■ What you should do ■
Can you pull out each line of the data below that includes the word "tomate"?

^^^^^^^^

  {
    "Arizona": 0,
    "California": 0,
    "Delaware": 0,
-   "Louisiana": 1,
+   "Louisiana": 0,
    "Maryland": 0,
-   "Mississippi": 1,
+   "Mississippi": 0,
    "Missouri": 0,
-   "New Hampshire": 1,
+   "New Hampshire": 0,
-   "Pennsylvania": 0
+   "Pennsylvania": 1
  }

^^^^^^^^

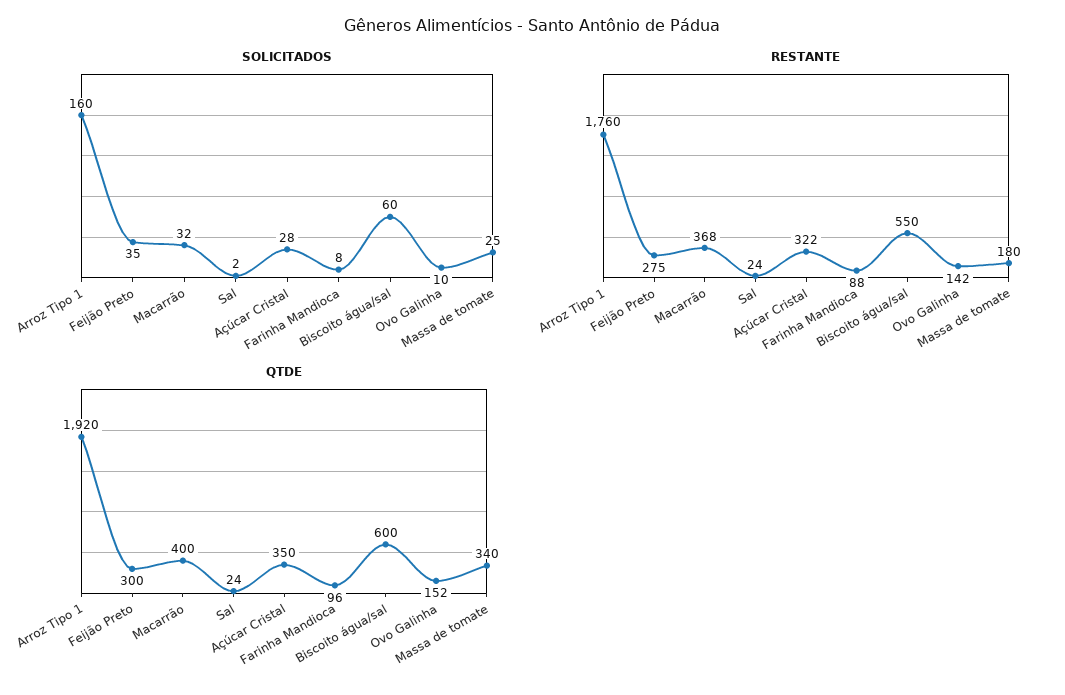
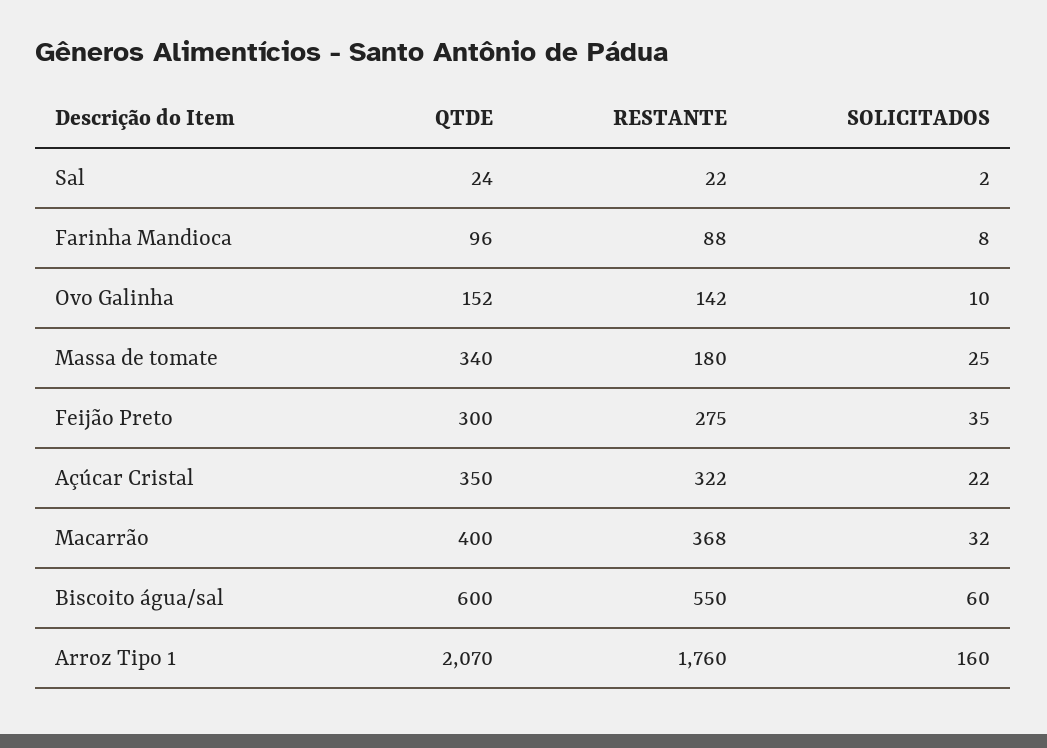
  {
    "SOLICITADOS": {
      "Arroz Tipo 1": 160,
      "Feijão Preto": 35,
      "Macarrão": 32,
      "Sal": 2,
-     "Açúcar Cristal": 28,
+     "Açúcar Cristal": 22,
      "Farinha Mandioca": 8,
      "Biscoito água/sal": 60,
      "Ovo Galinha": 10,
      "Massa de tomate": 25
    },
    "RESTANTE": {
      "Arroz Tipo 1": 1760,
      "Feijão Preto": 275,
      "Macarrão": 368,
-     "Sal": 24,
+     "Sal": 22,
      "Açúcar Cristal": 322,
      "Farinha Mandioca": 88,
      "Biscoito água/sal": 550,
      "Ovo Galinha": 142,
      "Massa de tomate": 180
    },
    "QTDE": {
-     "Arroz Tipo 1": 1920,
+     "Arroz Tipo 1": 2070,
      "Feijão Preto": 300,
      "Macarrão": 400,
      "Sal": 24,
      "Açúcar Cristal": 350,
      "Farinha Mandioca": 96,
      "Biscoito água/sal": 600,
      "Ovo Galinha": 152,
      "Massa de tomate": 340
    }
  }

^^^^^^^^

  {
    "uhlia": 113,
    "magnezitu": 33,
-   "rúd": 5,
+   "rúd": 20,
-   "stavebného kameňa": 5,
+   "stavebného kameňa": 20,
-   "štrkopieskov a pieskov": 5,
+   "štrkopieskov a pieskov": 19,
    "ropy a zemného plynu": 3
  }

^^^^^^^^

■ Response to the task ■
      "Massa de tomate": 25
      "Massa de tomate": 180
      "Massa de tomate": 340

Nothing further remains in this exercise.